Work item
Among the entries below, only the lines starting at the one with "February 5-6, 2004" and ending at the one with "8:30 a.m. –", both included, are to be printed exactly.

Data section
--------------------

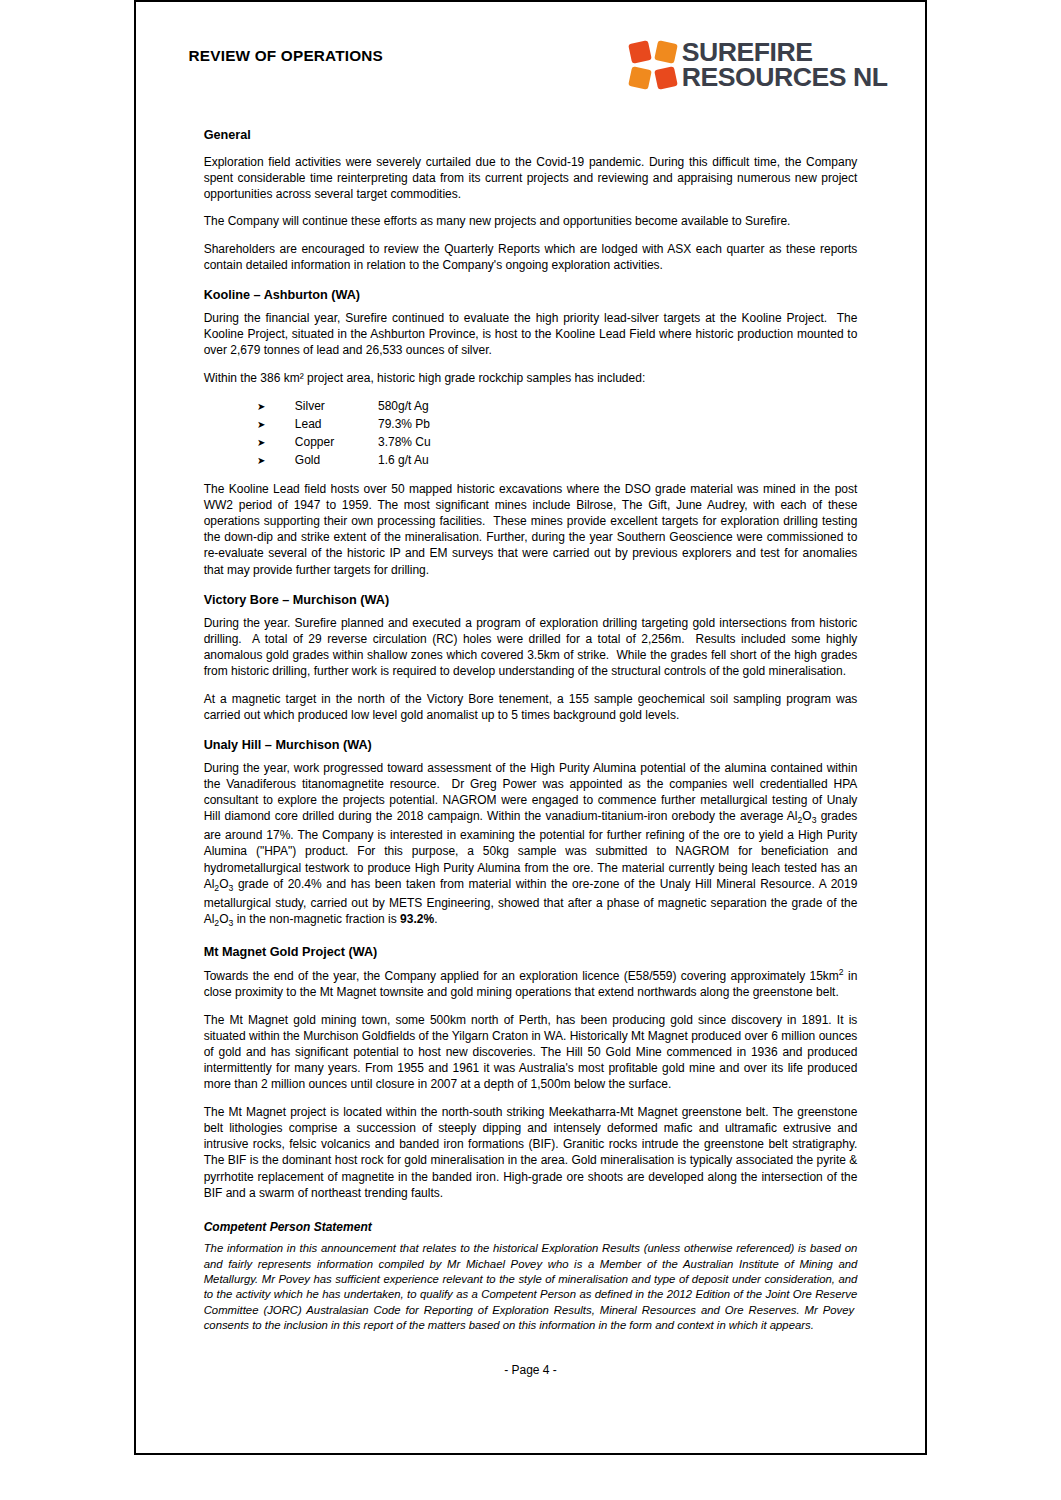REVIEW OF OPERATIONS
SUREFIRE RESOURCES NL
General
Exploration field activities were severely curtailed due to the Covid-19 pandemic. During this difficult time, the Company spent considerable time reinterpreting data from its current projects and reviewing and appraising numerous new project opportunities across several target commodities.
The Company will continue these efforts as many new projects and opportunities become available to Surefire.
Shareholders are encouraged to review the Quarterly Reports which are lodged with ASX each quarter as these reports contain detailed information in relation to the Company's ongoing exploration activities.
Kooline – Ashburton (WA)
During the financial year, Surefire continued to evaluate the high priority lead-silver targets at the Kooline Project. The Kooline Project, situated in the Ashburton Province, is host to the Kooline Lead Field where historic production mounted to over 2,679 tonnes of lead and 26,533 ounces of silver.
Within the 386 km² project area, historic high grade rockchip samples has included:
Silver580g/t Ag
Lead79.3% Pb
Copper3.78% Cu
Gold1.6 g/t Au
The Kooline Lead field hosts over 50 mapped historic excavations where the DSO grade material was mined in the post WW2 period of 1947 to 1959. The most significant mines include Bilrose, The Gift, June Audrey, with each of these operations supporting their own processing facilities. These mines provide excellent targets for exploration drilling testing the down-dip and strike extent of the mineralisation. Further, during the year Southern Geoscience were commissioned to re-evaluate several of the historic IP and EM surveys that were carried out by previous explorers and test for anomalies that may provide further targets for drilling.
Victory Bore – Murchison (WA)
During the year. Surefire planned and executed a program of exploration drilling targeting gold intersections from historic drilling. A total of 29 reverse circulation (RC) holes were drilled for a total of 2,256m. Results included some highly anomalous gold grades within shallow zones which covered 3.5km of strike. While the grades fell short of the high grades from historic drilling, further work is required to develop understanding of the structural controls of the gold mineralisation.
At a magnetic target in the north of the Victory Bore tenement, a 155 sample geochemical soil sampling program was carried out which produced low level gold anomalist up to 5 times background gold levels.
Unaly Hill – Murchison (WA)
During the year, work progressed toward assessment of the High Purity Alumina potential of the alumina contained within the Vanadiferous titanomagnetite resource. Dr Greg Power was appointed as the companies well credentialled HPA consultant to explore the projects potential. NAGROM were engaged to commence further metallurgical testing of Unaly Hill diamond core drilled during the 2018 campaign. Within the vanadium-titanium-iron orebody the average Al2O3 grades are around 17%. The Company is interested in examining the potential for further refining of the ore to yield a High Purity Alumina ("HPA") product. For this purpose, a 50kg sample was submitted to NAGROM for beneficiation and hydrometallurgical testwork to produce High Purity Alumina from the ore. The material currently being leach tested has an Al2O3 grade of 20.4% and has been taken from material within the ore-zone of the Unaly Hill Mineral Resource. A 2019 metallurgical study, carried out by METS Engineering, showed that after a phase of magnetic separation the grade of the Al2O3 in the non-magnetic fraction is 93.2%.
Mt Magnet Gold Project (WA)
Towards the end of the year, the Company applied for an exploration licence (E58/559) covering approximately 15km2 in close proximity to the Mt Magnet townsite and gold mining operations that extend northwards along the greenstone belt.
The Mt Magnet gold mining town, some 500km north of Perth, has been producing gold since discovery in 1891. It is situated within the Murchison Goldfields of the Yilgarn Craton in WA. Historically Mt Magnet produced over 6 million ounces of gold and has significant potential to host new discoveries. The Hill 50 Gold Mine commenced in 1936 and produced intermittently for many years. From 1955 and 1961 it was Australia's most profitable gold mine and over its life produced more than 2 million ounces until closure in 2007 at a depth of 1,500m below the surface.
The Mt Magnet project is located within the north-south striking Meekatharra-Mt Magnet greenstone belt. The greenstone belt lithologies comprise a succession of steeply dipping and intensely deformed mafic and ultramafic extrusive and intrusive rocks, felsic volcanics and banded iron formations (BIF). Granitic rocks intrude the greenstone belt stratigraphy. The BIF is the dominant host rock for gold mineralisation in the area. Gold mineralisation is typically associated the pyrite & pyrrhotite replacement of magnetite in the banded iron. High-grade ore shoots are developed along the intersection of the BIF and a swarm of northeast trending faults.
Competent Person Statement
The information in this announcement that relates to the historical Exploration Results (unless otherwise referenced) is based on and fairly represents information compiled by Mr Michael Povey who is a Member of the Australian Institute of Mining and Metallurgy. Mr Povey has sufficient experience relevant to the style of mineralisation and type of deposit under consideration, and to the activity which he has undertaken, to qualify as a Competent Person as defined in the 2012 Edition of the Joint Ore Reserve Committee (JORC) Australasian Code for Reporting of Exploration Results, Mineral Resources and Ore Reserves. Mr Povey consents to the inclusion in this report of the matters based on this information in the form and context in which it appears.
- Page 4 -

--------------------

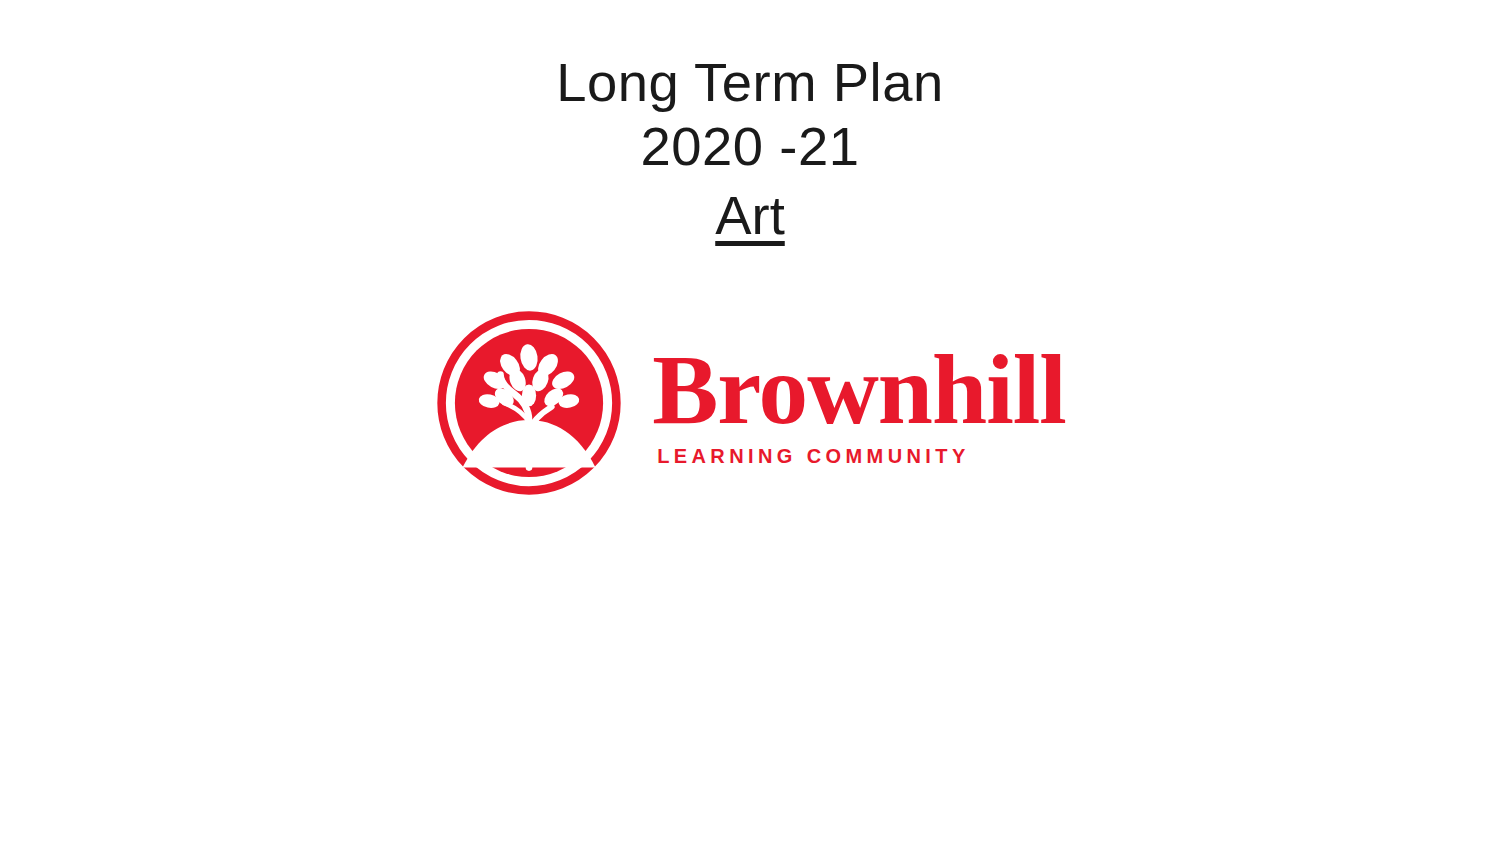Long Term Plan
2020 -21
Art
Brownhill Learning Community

--------------------

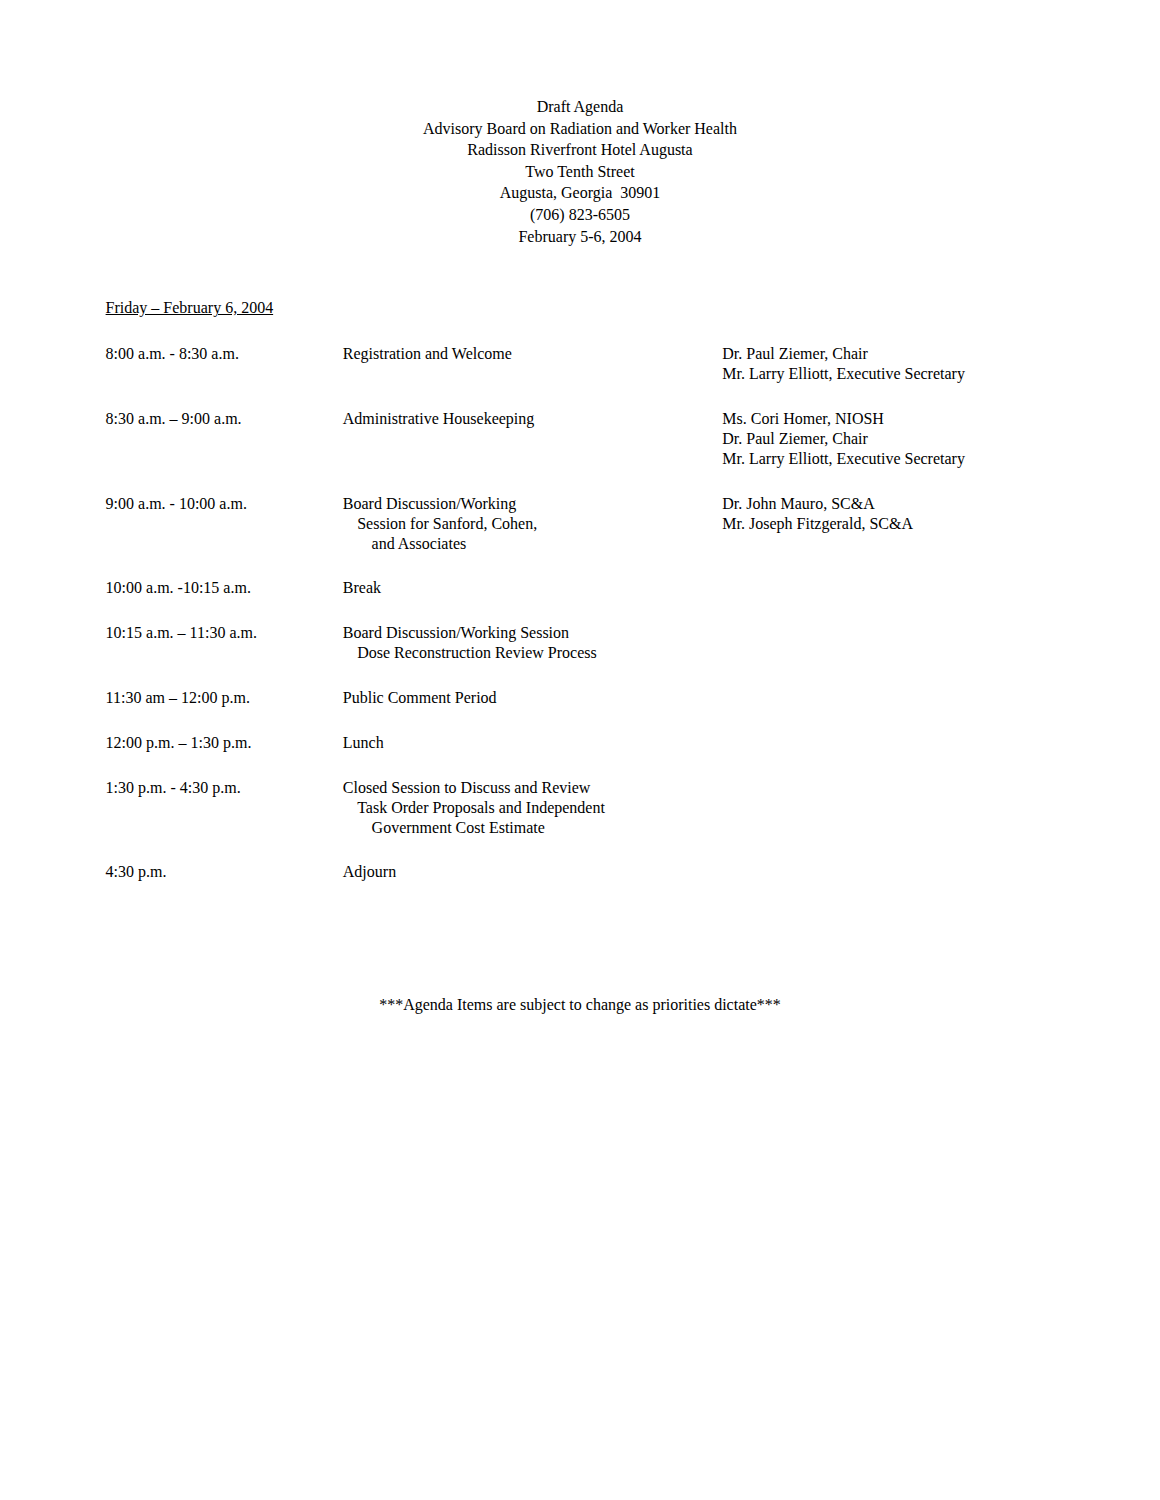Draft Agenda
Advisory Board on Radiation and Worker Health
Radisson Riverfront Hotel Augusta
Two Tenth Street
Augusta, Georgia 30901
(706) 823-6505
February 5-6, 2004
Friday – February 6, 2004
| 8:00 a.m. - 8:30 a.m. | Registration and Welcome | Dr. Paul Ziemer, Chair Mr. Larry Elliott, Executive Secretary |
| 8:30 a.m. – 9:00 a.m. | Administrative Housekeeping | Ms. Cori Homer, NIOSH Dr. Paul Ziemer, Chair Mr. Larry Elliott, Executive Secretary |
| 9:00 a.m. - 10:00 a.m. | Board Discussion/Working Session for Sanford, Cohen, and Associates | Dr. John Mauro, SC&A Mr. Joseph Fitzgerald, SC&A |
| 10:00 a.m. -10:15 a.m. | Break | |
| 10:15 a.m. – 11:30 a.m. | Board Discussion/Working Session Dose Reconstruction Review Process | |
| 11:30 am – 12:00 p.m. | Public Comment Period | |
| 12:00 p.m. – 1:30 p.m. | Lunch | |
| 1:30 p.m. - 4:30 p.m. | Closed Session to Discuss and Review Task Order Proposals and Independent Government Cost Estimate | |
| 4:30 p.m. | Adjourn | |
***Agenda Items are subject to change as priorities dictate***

--------------------

Exercise response
February 5-6, 2004
Friday – February 6, 2004
| 8:00 a.m. - 8:30 a.m. | Registration and Welcome | Dr. Paul Ziemer, Chair Mr. Larry Elliott, Executive Secretary |
| 8:30 a.m. – 9:00 a.m. | Administrative Housekeeping | Ms. Cori Homer, NIOSH Dr. Paul Ziemer, Chair Mr. Larry Elliott, Executive Secretary |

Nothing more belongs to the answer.